● **Texto de origem**
● ● ● ● ● ● ●

Sizenaldo quer mudar isso: “Eu queria que os serviços entrassem aqui. A UPP, por exemplo, entrou. Mas não entrou os outros serviços”
Sizenaldo vê na expansão o maior desafio que a comunidade enfrenta: “Ao contrário do que as pessoas pensam, nenhuma comunidade quer crescer mais do que já cresceu”. Sizenaldo expressa que, quando as populações das favelas ultrapassam a escala para a qual foram investidas, elas se tornam “desurbanizadas” e “desumanizadas”, na medida em que crescem além de suas capacidades.
A expansão de 1990 a 2000 transformou a favela em um lugar menos familiar para Sizenaldo, especialmente quando os traficantes entraram na comunidade. Sizenaldo descreve: “Os morros começaram a trocar de soldados, e entra um cara aqui que não tem ligação nenhuma com a comunidade. Ele não respeita os mais velhos, não respeita a história do lugar. A função dele aqui é só capitalista… Ele não está aqui para respeitar ninguém. Respeita o capital”.
O crescimento de Julio Otoni foi ainda mais impulsionado pela remoção de 96 casas da vizinha favela Vila Alice, tendo sido iniciada em 2005 e concluída em 2007, com a remoção da comunidade inteira. Os traficantes ofereceram o centro comunitário em Julio Otoni como território de ocupação para os moradores removidos da Vila Alice, o que incitou Sizenaldo a falar e reivindicar o espaço da comunidade para os propósitos planejados. “O líder comunitário vive no fio da navalha”, diz Sizenaldo. Sua reclamação aos traficantes resultou em ameaças de morte que o forçaram a deixar a comunidade em 2006.

● ● ● ● ● ● ●

● **Tarefas do exercício**
(a) Reproduza o trecho do texto sobre a favela Julio Otoni entre "Sizenaldo quer mudar" e "de suas capacidades.", inclusive.
(b) Responda às perguntas abaixo com base no texto sobre a favela Julio Otoni.
(i) Quantas casas da favela Vila Alice foram removidas?
(ii) O que os traficantes ofereceram como território de ocupação aos moradores removidos da Vila Alice?
(iii) Em que ano as ameaças de morte forçaram Sizenaldo a deixar a comunidade?
(c) Indique se cada afirmação abaixo está de acordo com o texto sobre a favela Julio Otoni, citando as palavras do texto que decidem a resposta.
(i) A remoção na Vila Alice começou em 2005.
(ii) Segundo Sizenaldo, a UPP não entrou na comunidade.
(iii) Sizenaldo afirma que as comunidades querem crescer mais do que já cresceram.

● ● ● ● ● ● ●

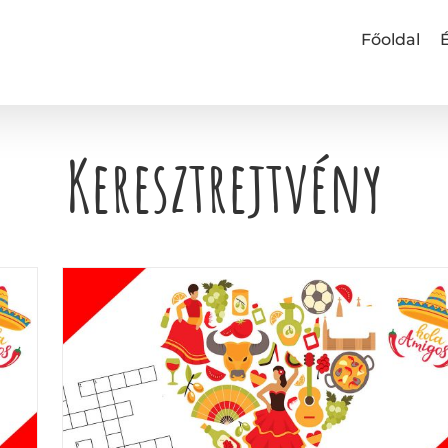
Főoldal
Keresztrejtvény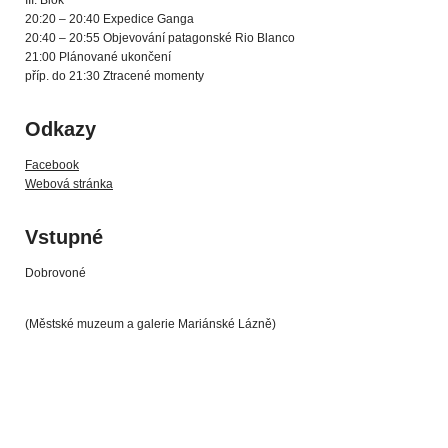
III. Blok
20:20 – 20:40 Expedice Ganga
20:40 – 20:55 Objevování patagonské Rio Blanco
21:00 Plánované ukončení
příp. do 21:30 Ztracené momenty
Odkazy
Facebook
Webová stránka
Vstupné
Dobrovoné
(Městské muzeum a galerie Mariánské Lázně)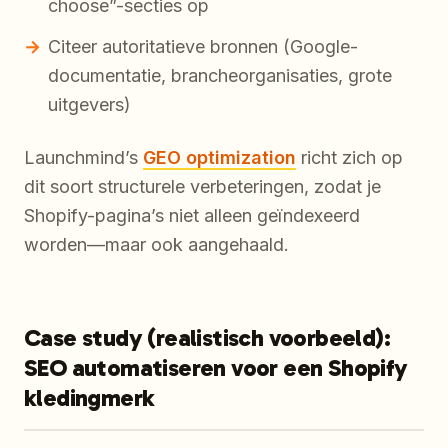
choose”-secties op
Citeer autoritatieve bronnen (Google-
documentatie, brancheorganisaties, grote
uitgevers)
Launchmind’s
GEO optimization
richt zich op
dit soort structurele verbeteringen, zodat je
Shopify-pagina’s niet alleen geïndexeerd
worden—maar ook aangehaald.
Case study (realistisch voorbeeld):
SEO automatiseren voor een Shopify
kledingmerk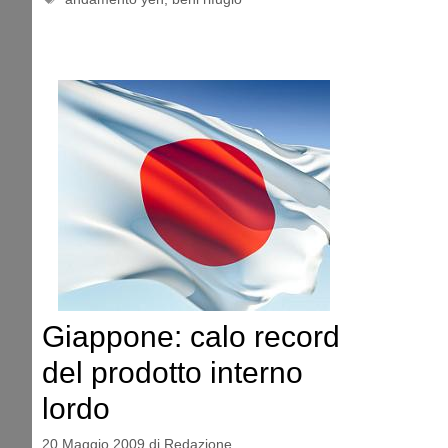
Giappone: calo record
del prodotto interno
lordo
20 Maggio 2009
di
Redazione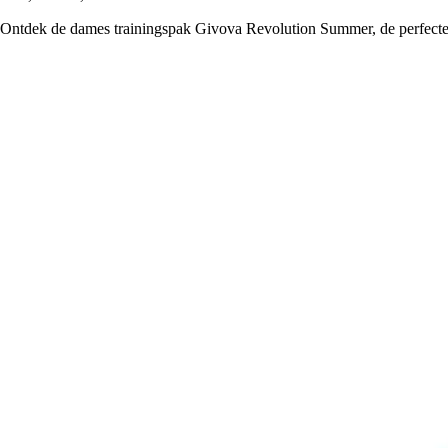
Ontdek de dames trainingspak Givova Revolution Summer, de perfecte pa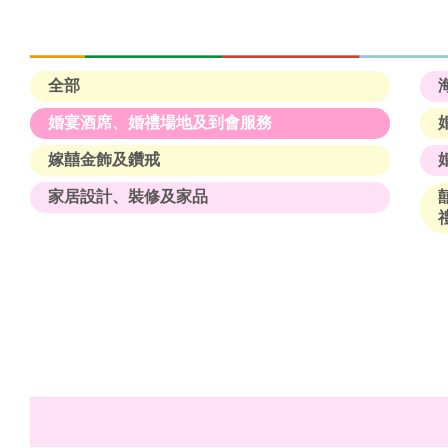
全部
婚宴酒席、婚禮場地及到會服務
嫁囍金飾及鑽戒
家居設計、裝修及家品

● ● ● ● ● ● ●

● **Respostas por item**
(a)
Sizenaldo quer mudar isso: “Eu queria que os serviços entrassem aqui. A UPP, por exemplo, entrou. Mas não entrou os outros serviços”
Sizenaldo vê na expansão o maior desafio que a comunidade enfrenta: “Ao contrário do que as pessoas pensam, nenhuma comunidade quer crescer mais do que já cresceu”. Sizenaldo expressa que, quando as populações das favelas ultrapassam a escala para a qual foram investidas, elas se tornam “desurbanizadas” e “desumanizadas”, na medida em que crescem além de suas capacidades.

(b)
(i) 96 casas.
(ii) O centro comunitário em Julio Otoni.
(iii) Em 2006.

(c)
(i) Sim: "tendo sido iniciada em 2005".
(ii) Não: "A UPP, por exemplo, entrou."
(iii) Não: "nenhuma comunidade quer crescer mais do que já cresceu".